Лукас отшатнулся, когда Харрис упала на пол. Тот, кто сделал это, тоже сейчас лежал на полу – но он быстро поднялся, даже раньше, чем Хлоя успела перевернуться на спину или встать.
– Шалава! – взвыл нападающий. До девушки дошло, кто это был – тот самый мужчина, от которого ей пришлось отказаться из-за того, что она была слишком похожа на его бывшую жену. Санитара, видимо, он тоже отпихнул – хоть прошло всего несколько секунд, парень ещё не успел кинуться на помощь. – Порешу-у-у-у! – зарычал псих, готовясь к новому прыжку. Харрис не успевала отползти или встать, она слишком неудобно упала, ей мешала дверь. Она уже сжалась, выставляя вперёд руки, чтобы защититься, может, как-то выиграть время для санитаров и охранников, которые, судя по звукам в коридоре, уже приближались. Мужчина бросился на неё – но никакого удара не последовало. Наперерез ему бросилась другая фигура, прямо из палаты – с отчаянным возгласом кто-то вытолкнул психа из помещения и рухнул на него сверху. Харрис, стянув с себя ремень с чехлом, выдохнула и быстро встала. Выскочила в коридор.

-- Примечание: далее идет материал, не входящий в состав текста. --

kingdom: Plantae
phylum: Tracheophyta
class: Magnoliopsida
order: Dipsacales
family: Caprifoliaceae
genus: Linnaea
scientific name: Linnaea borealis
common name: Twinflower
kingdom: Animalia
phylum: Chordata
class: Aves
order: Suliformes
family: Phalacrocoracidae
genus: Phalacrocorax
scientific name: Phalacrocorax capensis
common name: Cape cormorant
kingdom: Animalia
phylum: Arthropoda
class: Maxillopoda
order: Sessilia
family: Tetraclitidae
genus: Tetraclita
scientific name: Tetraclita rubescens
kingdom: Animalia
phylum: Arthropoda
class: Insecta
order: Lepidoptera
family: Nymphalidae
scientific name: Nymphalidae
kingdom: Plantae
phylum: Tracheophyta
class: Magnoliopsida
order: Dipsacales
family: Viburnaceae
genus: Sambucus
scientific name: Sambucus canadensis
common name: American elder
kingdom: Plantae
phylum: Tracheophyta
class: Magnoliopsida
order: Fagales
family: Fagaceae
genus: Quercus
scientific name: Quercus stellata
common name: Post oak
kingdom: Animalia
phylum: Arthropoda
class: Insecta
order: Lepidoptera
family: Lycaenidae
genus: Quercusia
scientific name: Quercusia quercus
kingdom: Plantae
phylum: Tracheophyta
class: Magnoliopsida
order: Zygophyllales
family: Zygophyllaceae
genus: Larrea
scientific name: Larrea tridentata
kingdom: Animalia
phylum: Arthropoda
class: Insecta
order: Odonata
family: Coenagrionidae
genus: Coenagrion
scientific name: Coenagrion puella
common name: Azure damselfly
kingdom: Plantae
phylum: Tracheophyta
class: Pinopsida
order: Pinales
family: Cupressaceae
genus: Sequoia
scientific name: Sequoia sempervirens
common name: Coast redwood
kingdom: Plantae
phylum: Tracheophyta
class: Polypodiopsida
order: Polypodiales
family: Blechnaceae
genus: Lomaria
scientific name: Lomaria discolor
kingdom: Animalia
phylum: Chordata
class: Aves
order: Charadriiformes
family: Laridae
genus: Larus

Её пациент изо всех сил стискивал руки мужчины, который бешено извивался под ним. Ему повезло, что больной едва ли доставал ему до груди, иначе его бы тоже уже отшвырнули. Несмотря на разницу в росте, псих всё равно был грозным соперником – он, дико вопя, вырывался, пытаясь пинать и колотить своего соперника. Эосфор вжимал его в пол, как мог – но вот удар ногой достиг цели, заставив Лукаса чуть дёрнуться и ослабить хватку, и псих почти вырвался. Стиснув зубы, Эосфор снова умудрился схватить его руки – всё происходило очень быстро, но Хлоя успела оценить то, что он не бил своего противника, всем своим видом показывая, что просто защищается. И тут мужчина сделал то, чего никто не ожидал – изогнувшись, он впился зубами в левое плечо Лукаса, заставляя его ослабить хватку.